GEOGRAFIA (Tratado de Limites)
GEOGRAPHY (Treaty of Limits)
Video | (still frame)
20x25cm | Loop
2011
"The trip I took in February of 2011 through a region called the pampas was my incentive for creating the Treaty of Limits Project (Projeto Tratado de Limites). It was after Aracy Amaral, guest curator for the 8th Mercosul Biennial, had proposed traveling through parts of southern Brazil that I decided on the Pampa region as my focus for this investigation. The trip encompassed the southern part of the state of Rio Grande do Sul and northern Uruguay.
Traveling throughout this region made me reflect on geographical and political limits between states and countries. The pampas region creates its own geographical boundaries that determine its specific biome, making other means for defining its borders seem senseless. The spatial continuity of the pampas’ fields and landscape evokes the perception of diluted borders, reminding one that borders are not always perceptible, nor pertinent, and that this region’s own characteristics had once been enough to identity it, without the necessity of politically drawn borderlines. In addition to the experience of traveling through the pampas, ‘cartography’ and geographical ‘displacements’ are also elements present in my work. Trips, voyages and direct contact with different places have been and are determinant in my visual research. I am interested in how the representations of things in the world are conceived and visually presented in ways that displace their original meaning: such as in maps, photographs, videos, drawings or other media.
Characterizing many of my works is the specific perception that emerges from issues relating to the places where I’ve traveled. Two texts, “Tratado de Limites entre o Brazil e a República Oriental do Uruguay” (Treaty of Limits between Brazil and the Oriental Republic of Uruguay) and “Extremo Sul do Brasil (Limites do RS)” (Extreme South of Brazil (Limits of RS), inspired this project’s name. These treaties give an account of the boundary delimitation process as defined by political and geographic limits in southern Brazil and Uruguay.
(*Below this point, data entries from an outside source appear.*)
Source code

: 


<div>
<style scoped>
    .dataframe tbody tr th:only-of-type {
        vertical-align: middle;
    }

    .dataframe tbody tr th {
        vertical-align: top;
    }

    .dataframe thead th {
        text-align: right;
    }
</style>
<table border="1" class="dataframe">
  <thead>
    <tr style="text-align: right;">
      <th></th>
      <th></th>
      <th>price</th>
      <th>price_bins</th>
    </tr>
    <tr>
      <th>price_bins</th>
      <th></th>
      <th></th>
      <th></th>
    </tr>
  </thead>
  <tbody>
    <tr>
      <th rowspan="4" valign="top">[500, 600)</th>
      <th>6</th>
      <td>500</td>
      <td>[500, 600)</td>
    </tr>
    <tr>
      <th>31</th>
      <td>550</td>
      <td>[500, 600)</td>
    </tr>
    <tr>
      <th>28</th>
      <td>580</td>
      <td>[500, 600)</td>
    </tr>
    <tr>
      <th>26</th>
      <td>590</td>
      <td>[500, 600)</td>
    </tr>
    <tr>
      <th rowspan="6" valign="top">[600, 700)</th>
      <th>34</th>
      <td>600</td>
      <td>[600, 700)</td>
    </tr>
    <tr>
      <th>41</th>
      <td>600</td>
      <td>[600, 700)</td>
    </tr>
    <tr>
What constantly impressed me was the fact that a border really represents a passage between one place and another that I could actually see - not only as a political division between two territories, but also as one intrinsic to the place’s geography. Borders are delimited by bodies of water, such as the Uruguay River that separates Brazil from Uruguay. This same river in Argentina, as well as in the border city Jaguarão, delimits borders in the extreme south of Brazil
(One of this works is a map (see image) made of ice showing the cold southern region of the Mercosul (South America’s Common Southern Market) whose delimiting borders are formed by oceans, lakes or rivers. As the ice melts, these boundaries are lost)."